**Azione richiesta A:**
Ripeti parola per parola il brano sull'adattamento delle città al clima, da "Roberto Conte, dettaglio" fino a "processi di adattamento?" incluso.
**Azione richiesta B:**
Secondo il brano sull'adattamento delle città al clima, quanti alberi ha abbattuto la tempesta Vaia?
**Azione richiesta C:**
Riprendi il brano sull'adattamento delle città al clima e proseguilo a partire dall'ultima frase riportata.

**Brano del documento:**
Un altro esempio virtuoso è rappresentato dal progetto olandese “Room for the Rivers”, che ha ridisegnato aree fluviali intere per restituire spazio ai fiumi e ridurre il rischio di alluvioni. Attraverso una mappatura idraulica dettagliata, sono state identificate le zone più esposte, prevedendo incentivi per la delocalizzazione delle abitazioni a rischio e interventi di riconfigurazione del territorio, con l’obiettivo di migliorare la capacità di deflusso dei fiumi e aumentare la sicurezza delle comunità locali. Un’operazione di ampio respiro, che richiede visione, investimenti e consenso».

Oltre agli interventi infrastrutturali e naturali, come quelli appena descritti, credi che anche i nuovi materiali edilizi possano aiutare le città ad adattarsi meglio agli eventi climatici estremi come piogge intense o temperature record?
«Sicuramente rivolgersi ai nuovi materiali sta diventando sempre più necessario per rendere le nostre città più resilienti, e al tempo stesso per ridurre l’impatto ambientale dell’edilizia. In un Paese come l’Italia, che nel 2023 risultava quinto in Europa per consumo di suolo con una copertura artificiale del 7,14% contro una media UE di circa il 4%, è indispensabile promuovere la cultura della rigenerazione e del riuso anche nel campo edile. Dovremmo costruire meno e costruire meglio.
Quando però costruire è inevitabile, la scelta dei materiali diventa cruciale. Oggi esistono diverse soluzioni: dai calcestruzzi drenanti, che consentono all’acqua piovana di filtrare attraverso la pavimentazione riducendo il rischio di allagamenti e la pressione sulle reti fognarie, ai composti autocompattanti e ad altri materiali con un minore impatto emissivo. Ma non esiste una risposta unica: tutto dipende dal contesto, dal territorio e dal tipo di rischio climatico.
Ci sono poi esempi virtuosi, come quello che è successo in Trentino dopo la tempesta Vaia, che nell’ottobre 2018 ha colpito il Nord-Est Italia abbattendo oltre 14 milioni di alberi. Il legno abbattuto è stato trasformato in pannelli con cui si sono costruite abitazioni e persino un grattacielo di dieci piani. Un modo concreto per ridurre le emissioni e aumentare la resilienza delle strutture. Si tratta di scegliere materiali locali, intelligenti, che abbiano una storia e che riducano al minimo l’impatto della filiera».

Roberto Conte, dettaglio pavimentazione in calcestruzzo i.idro DRAIN.
Finora abbiamo parlato di infrastrutture e materiali, ma i cambiamenti necessari per affrontare la crisi climatica riguardano anche le persone. Come vedi il ruolo delle comunità locali e dei cittadini nei processi di adattamento?

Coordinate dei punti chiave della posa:
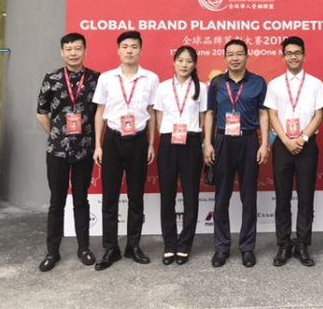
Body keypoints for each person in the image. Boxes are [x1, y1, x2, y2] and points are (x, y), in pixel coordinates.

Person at [92, 31, 159, 271]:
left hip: (138, 141)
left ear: (141, 50)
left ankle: (133, 246)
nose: (129, 50)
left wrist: (151, 144)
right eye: (125, 46)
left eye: (134, 46)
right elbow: (100, 112)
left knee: (136, 196)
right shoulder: (106, 78)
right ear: (118, 50)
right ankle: (111, 248)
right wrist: (98, 145)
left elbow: (151, 113)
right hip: (112, 139)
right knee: (110, 196)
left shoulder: (151, 78)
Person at [36, 33, 101, 272]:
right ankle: (52, 252)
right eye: (69, 49)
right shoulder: (52, 78)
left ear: (85, 51)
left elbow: (100, 112)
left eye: (78, 48)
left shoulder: (96, 79)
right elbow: (41, 113)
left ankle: (84, 248)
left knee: (81, 200)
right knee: (57, 202)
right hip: (57, 151)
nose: (73, 53)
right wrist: (56, 135)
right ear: (62, 52)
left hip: (85, 149)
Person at [203, 39, 269, 268]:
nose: (235, 58)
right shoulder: (216, 83)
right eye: (230, 54)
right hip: (222, 141)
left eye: (239, 53)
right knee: (222, 196)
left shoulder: (258, 82)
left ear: (247, 57)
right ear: (224, 58)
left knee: (248, 197)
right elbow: (209, 114)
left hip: (249, 140)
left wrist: (264, 144)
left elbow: (263, 113)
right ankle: (221, 247)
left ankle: (247, 247)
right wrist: (208, 143)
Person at [264, 36, 323, 267]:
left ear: (304, 55)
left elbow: (319, 115)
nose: (293, 57)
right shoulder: (275, 84)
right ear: (283, 57)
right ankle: (283, 244)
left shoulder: (316, 84)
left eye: (297, 52)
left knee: (306, 196)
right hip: (282, 145)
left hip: (307, 144)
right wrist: (286, 140)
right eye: (289, 53)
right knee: (282, 196)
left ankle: (302, 244)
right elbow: (272, 114)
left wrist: (303, 138)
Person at [154, 46, 207, 265]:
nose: (184, 65)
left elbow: (204, 117)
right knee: (167, 195)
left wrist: (201, 139)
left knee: (190, 195)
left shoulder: (201, 88)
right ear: (174, 61)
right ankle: (169, 244)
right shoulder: (163, 87)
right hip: (168, 142)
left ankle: (184, 244)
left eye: (189, 61)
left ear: (194, 64)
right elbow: (158, 116)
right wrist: (167, 133)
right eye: (181, 60)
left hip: (191, 141)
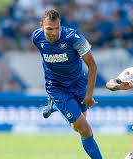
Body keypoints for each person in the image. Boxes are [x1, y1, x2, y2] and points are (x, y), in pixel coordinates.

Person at [31, 9, 102, 159]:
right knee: (85, 129)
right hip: (56, 87)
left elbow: (93, 66)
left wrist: (89, 95)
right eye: (49, 29)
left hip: (78, 84)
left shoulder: (73, 37)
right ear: (41, 26)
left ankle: (55, 106)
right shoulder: (36, 37)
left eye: (57, 28)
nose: (54, 33)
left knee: (77, 127)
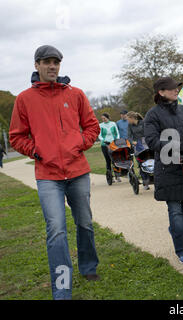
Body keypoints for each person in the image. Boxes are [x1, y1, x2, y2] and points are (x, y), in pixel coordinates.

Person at [9, 45, 100, 300]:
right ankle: (62, 288)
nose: (52, 66)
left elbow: (92, 126)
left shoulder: (77, 94)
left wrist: (80, 144)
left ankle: (89, 267)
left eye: (56, 62)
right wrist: (37, 152)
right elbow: (16, 137)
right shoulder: (24, 99)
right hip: (48, 175)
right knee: (57, 229)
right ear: (36, 65)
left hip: (78, 171)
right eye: (47, 62)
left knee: (84, 223)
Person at [144, 77, 183, 264]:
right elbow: (152, 141)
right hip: (168, 169)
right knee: (176, 213)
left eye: (176, 88)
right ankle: (181, 250)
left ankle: (177, 233)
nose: (175, 90)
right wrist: (179, 146)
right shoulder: (152, 115)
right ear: (161, 92)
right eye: (171, 89)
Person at [127, 111, 150, 190]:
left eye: (128, 119)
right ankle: (145, 182)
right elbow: (129, 136)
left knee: (149, 161)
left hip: (146, 144)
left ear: (132, 118)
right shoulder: (130, 125)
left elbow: (148, 133)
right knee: (141, 163)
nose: (127, 121)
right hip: (137, 146)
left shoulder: (143, 123)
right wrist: (132, 141)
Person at [99, 113, 121, 182]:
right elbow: (99, 135)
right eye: (102, 119)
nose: (103, 120)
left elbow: (117, 133)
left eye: (104, 118)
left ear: (107, 117)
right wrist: (104, 140)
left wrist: (116, 139)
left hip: (113, 144)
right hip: (104, 145)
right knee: (108, 160)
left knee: (115, 159)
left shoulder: (113, 124)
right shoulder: (100, 125)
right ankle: (111, 177)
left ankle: (117, 175)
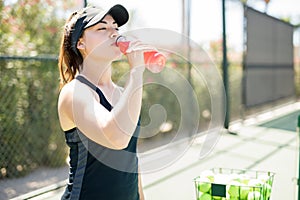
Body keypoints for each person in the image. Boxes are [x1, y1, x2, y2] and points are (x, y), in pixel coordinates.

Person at [57, 4, 151, 200]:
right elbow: (116, 138)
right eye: (102, 28)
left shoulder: (123, 93)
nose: (114, 34)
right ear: (80, 43)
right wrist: (136, 72)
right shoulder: (74, 92)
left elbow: (130, 155)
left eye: (115, 27)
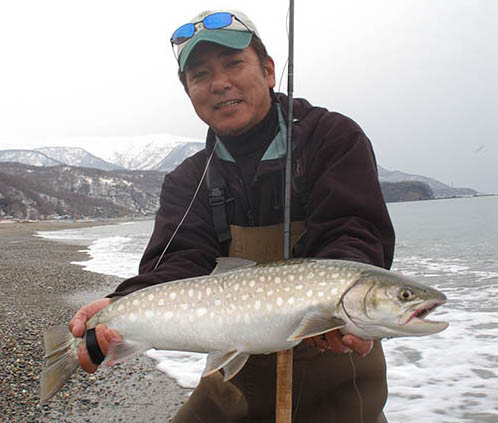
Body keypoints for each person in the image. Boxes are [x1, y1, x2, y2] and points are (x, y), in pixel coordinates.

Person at [69, 9, 395, 423]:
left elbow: (356, 229)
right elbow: (176, 263)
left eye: (234, 63)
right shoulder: (187, 181)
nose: (219, 83)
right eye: (200, 75)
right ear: (189, 91)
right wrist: (120, 304)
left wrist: (340, 303)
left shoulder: (332, 138)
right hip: (234, 377)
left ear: (269, 70)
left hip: (338, 364)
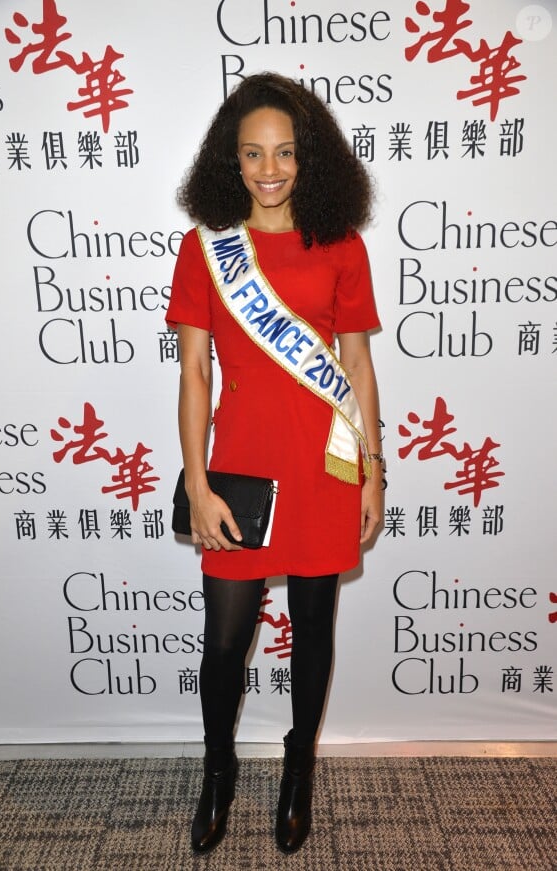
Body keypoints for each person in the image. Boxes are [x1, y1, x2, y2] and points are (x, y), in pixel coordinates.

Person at [166, 72, 383, 854]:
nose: (269, 168)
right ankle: (218, 770)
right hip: (242, 472)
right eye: (253, 153)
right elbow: (194, 374)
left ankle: (299, 768)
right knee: (223, 642)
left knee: (315, 625)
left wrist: (374, 470)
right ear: (230, 160)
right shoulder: (207, 250)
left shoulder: (341, 246)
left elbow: (356, 365)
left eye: (286, 152)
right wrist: (196, 483)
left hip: (325, 466)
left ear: (309, 158)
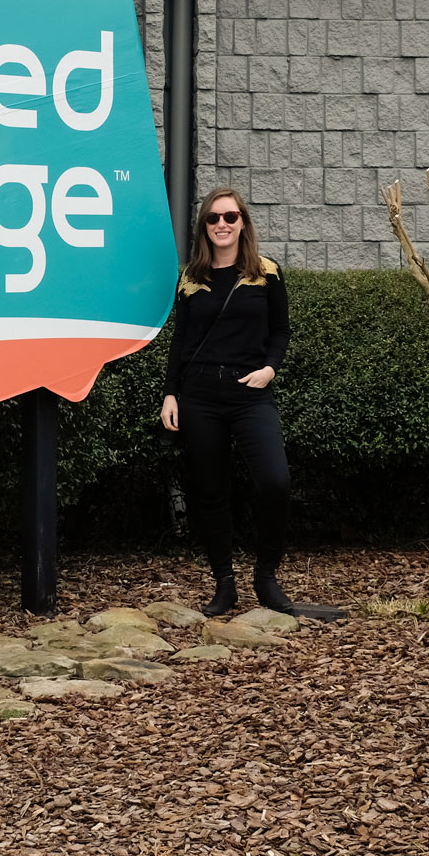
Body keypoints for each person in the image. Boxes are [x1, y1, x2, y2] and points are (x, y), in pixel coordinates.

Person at [160, 188, 295, 617]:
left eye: (230, 217)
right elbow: (181, 341)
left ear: (243, 223)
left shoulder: (266, 272)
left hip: (250, 393)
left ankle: (266, 577)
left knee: (276, 481)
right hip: (200, 395)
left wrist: (270, 368)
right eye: (213, 218)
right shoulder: (191, 278)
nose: (222, 224)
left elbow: (280, 331)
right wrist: (170, 393)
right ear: (204, 227)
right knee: (210, 492)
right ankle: (224, 583)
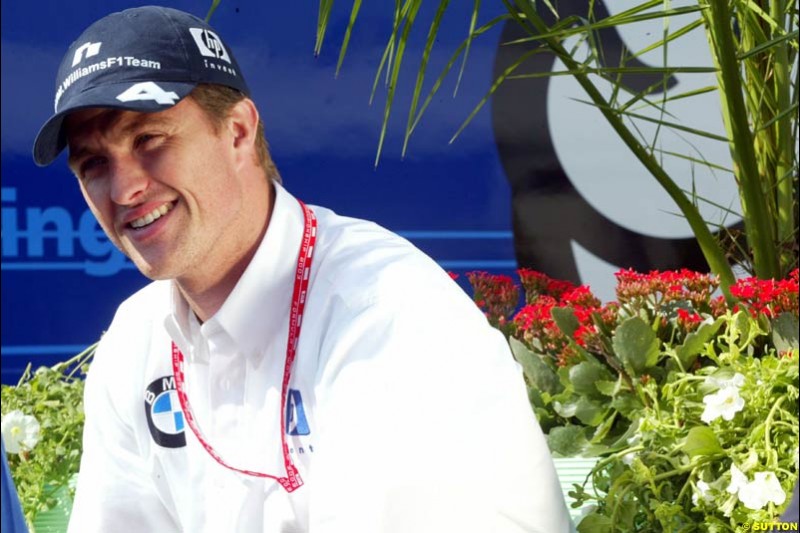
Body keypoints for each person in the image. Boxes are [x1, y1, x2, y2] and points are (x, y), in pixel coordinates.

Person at [33, 6, 573, 532]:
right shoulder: (137, 338)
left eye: (149, 140)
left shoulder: (385, 312)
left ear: (239, 132)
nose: (123, 188)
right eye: (93, 164)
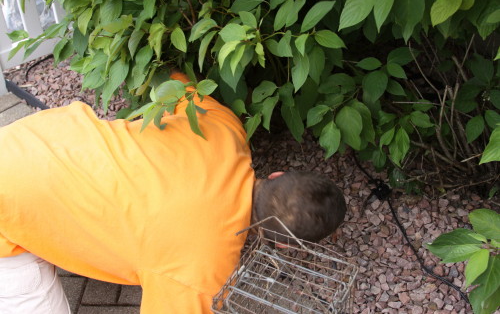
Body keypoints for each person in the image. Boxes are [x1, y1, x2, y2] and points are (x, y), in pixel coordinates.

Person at [0, 72, 346, 313]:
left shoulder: (225, 130)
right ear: (284, 243)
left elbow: (176, 81)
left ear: (277, 174)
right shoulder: (200, 271)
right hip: (10, 200)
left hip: (36, 136)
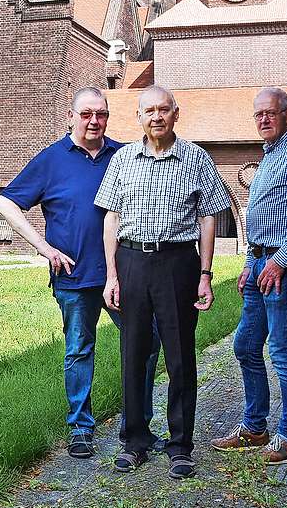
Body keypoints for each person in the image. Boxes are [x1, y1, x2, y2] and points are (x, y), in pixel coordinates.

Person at [0, 86, 160, 460]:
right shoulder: (52, 159)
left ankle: (137, 427)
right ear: (71, 116)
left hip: (124, 274)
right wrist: (44, 247)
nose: (94, 121)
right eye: (86, 114)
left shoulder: (124, 155)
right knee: (79, 350)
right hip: (73, 276)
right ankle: (81, 429)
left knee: (146, 345)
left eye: (100, 114)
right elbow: (7, 203)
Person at [95, 85, 230, 480]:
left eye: (164, 110)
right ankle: (134, 441)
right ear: (138, 116)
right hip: (132, 260)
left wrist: (205, 274)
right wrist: (112, 275)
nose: (157, 116)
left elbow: (209, 217)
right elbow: (111, 219)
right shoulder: (121, 159)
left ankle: (180, 445)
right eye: (149, 110)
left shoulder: (196, 158)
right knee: (133, 354)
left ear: (176, 113)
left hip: (177, 264)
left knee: (180, 358)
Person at [210, 86, 287, 465]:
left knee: (282, 350)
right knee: (245, 345)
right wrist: (249, 263)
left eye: (270, 113)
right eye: (258, 114)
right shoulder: (267, 158)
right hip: (260, 263)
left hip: (283, 267)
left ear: (286, 114)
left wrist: (279, 261)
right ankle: (255, 428)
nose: (263, 119)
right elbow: (260, 220)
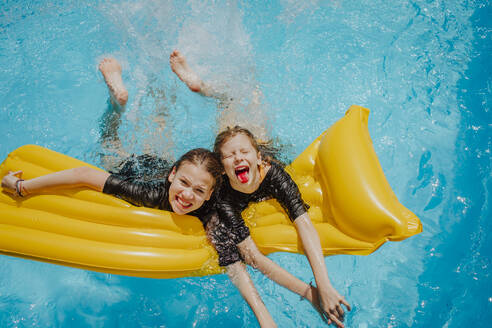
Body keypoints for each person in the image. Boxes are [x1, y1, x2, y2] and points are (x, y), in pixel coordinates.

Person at [171, 51, 351, 327]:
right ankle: (207, 90)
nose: (238, 158)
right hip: (238, 166)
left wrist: (323, 284)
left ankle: (221, 86)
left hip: (265, 149)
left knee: (252, 121)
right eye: (230, 157)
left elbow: (303, 223)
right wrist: (310, 293)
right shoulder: (223, 197)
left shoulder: (273, 171)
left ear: (259, 160)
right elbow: (253, 258)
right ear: (222, 168)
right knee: (231, 128)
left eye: (245, 153)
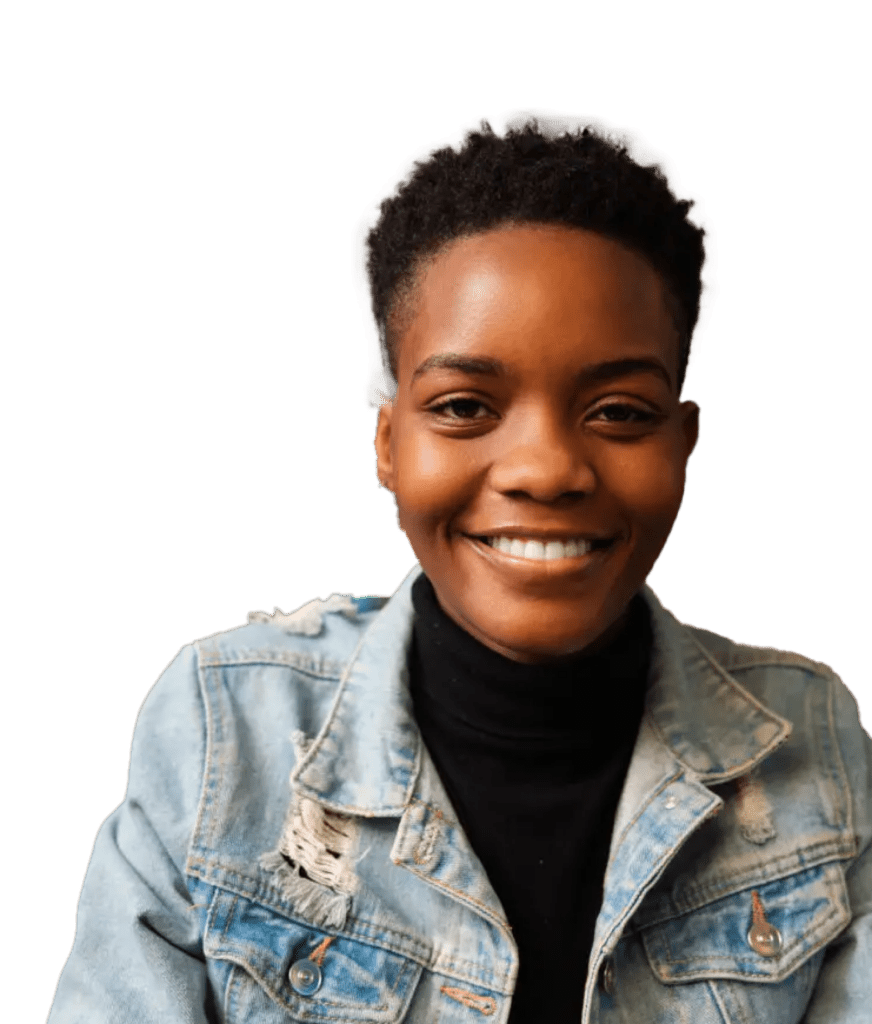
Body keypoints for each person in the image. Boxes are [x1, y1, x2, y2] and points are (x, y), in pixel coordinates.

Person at [47, 109, 870, 1023]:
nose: (546, 470)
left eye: (621, 412)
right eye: (466, 406)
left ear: (684, 446)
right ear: (387, 443)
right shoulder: (221, 732)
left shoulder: (817, 742)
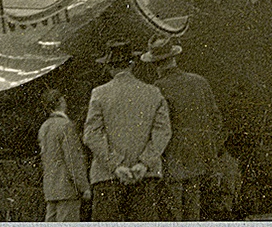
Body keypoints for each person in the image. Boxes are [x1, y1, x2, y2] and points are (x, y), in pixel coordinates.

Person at [83, 40, 170, 221]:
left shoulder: (99, 94)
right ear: (132, 64)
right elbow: (163, 132)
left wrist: (116, 165)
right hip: (145, 176)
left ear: (109, 67)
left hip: (107, 177)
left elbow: (91, 134)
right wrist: (144, 163)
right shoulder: (153, 92)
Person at [142, 34, 225, 220]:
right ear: (174, 57)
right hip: (200, 162)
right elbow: (216, 121)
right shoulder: (200, 82)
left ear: (155, 64)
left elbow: (154, 130)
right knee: (194, 215)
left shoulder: (156, 89)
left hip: (170, 165)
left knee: (172, 217)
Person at [39, 87, 91, 221]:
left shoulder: (44, 127)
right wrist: (83, 186)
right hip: (67, 189)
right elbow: (73, 159)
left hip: (51, 189)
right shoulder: (65, 125)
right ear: (61, 102)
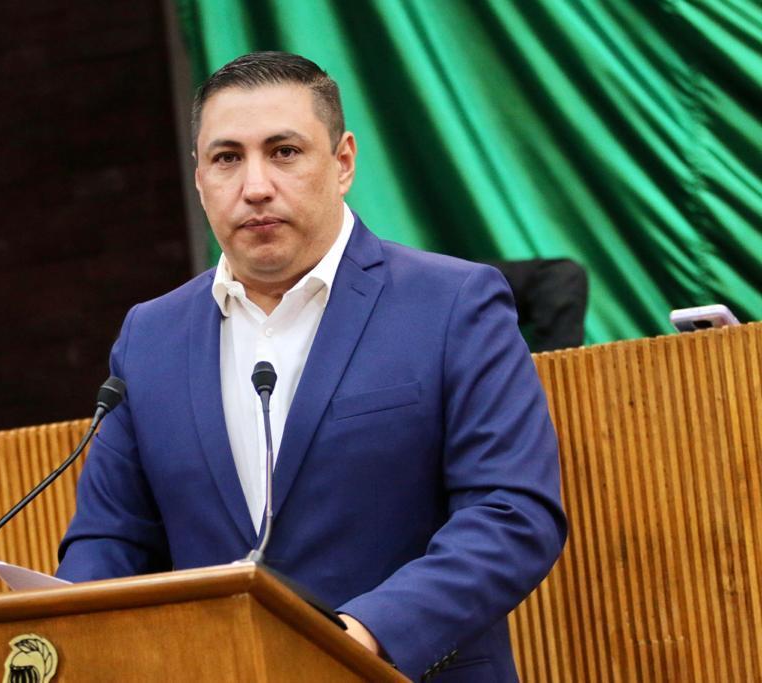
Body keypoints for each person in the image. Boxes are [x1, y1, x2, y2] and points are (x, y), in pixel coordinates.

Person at [57, 51, 566, 682]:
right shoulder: (150, 336)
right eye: (227, 158)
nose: (255, 186)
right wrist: (67, 629)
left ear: (343, 161)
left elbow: (511, 513)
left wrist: (361, 636)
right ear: (199, 176)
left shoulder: (452, 303)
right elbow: (110, 538)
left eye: (284, 152)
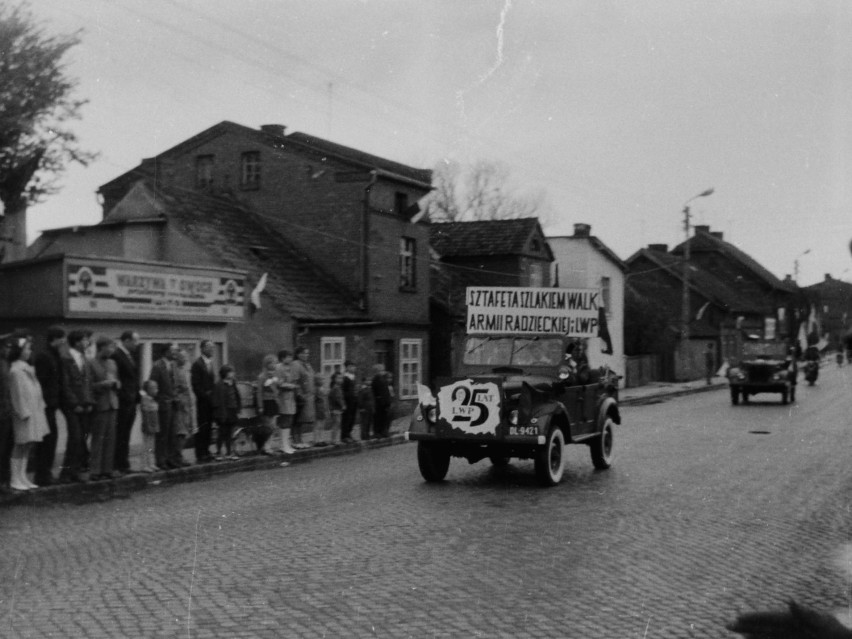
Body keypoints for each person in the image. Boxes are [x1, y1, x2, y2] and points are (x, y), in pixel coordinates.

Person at [8, 335, 49, 491]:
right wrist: (23, 412)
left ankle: (22, 476)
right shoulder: (16, 371)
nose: (29, 351)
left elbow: (36, 391)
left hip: (34, 411)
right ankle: (15, 478)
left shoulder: (26, 368)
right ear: (19, 351)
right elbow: (17, 394)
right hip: (24, 414)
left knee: (29, 445)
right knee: (20, 444)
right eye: (26, 348)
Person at [33, 325, 67, 486]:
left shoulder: (54, 355)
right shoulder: (44, 357)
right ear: (54, 339)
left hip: (52, 404)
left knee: (51, 439)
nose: (64, 341)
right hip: (45, 405)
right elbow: (42, 382)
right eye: (61, 338)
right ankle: (42, 474)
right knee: (46, 441)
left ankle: (46, 473)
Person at [61, 329, 94, 483]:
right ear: (77, 342)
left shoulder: (85, 359)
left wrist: (89, 402)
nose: (87, 343)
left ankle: (77, 470)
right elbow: (66, 384)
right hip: (73, 406)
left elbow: (88, 384)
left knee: (82, 438)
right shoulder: (66, 359)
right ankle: (67, 472)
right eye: (84, 340)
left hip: (85, 405)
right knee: (74, 437)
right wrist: (74, 403)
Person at [88, 336, 121, 480]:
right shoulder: (91, 363)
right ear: (102, 347)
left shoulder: (113, 363)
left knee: (110, 438)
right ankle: (95, 470)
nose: (112, 350)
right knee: (98, 438)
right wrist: (103, 384)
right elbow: (88, 386)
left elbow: (118, 381)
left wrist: (116, 384)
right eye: (110, 347)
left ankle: (107, 469)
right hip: (100, 405)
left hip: (113, 403)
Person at [149, 343, 183, 469]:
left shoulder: (173, 365)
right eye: (173, 351)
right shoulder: (158, 366)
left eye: (176, 351)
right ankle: (160, 460)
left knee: (172, 433)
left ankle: (170, 459)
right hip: (163, 404)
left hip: (173, 404)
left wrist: (176, 396)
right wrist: (160, 399)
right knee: (163, 434)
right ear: (166, 352)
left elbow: (174, 384)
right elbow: (152, 385)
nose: (175, 353)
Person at [111, 330, 140, 475]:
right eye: (135, 341)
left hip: (131, 401)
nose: (137, 344)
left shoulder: (129, 356)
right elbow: (118, 379)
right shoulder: (117, 355)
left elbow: (133, 378)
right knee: (121, 433)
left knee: (126, 433)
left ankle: (124, 463)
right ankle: (118, 463)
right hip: (124, 402)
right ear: (127, 341)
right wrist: (125, 396)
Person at [191, 340, 216, 463]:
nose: (212, 349)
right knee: (202, 427)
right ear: (202, 349)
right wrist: (205, 396)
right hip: (202, 402)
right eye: (209, 347)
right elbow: (196, 385)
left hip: (210, 402)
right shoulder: (197, 364)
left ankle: (206, 451)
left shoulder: (210, 363)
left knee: (208, 427)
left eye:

**Esito del compito A:**
Roberto Conte, dettaglio pavimentazione in calcestruzzo i.idro DRAIN.
Finora abbiamo parlato di infrastrutture e materiali, ma i cambiamenti necessari per affrontare la crisi climatica riguardano anche le persone. Come vedi il ruolo delle comunità locali e dei cittadini nei processi di adattamento?

**Esito del compito B:**
Oltre 14 milioni di alberi.

**Esito del compito C:**
«Penso il coinvolgimento sia fondamentale, al di fuori dell’Italia ci sono diversi esempi interessanti. Come la Citizen Science, che rende le persone vere e proprie “sentinelle del clima”. I cittadini possono raccogliere dati, monitorare fenomeni, contribuire con osservazioni preziose. Questo non solo responsabilizza, ma costruisce consenso attorno a politiche che a volte rischierebbero di apparire impopolari.
L’adattamento richiede partecipazione attiva. Proprio per questo, le comunità locali dovrebbero partecipare ai processi decisionali, soprattutto quando le decisioni impattano il territorio e le abitudini quotidiane.
Molte politiche di adattamento falliscono o subiscono ritardi perché imposte dall’alto, senza un reale coinvolgimento delle comunità. Quando invece le persone partecipano al processo, i risultati cambiano: anche le misure più complesse possono avere successo, se comunicate con chiarezza e supportate da valide alternative.
Prendiamo le zone a traffico limitato: se vengono introdotte senza alternative di trasporto pubblico, generano malcontento. Ma se accompagnate da servizi migliori e spiegate con chiarezza, diventano accettate e persino richieste.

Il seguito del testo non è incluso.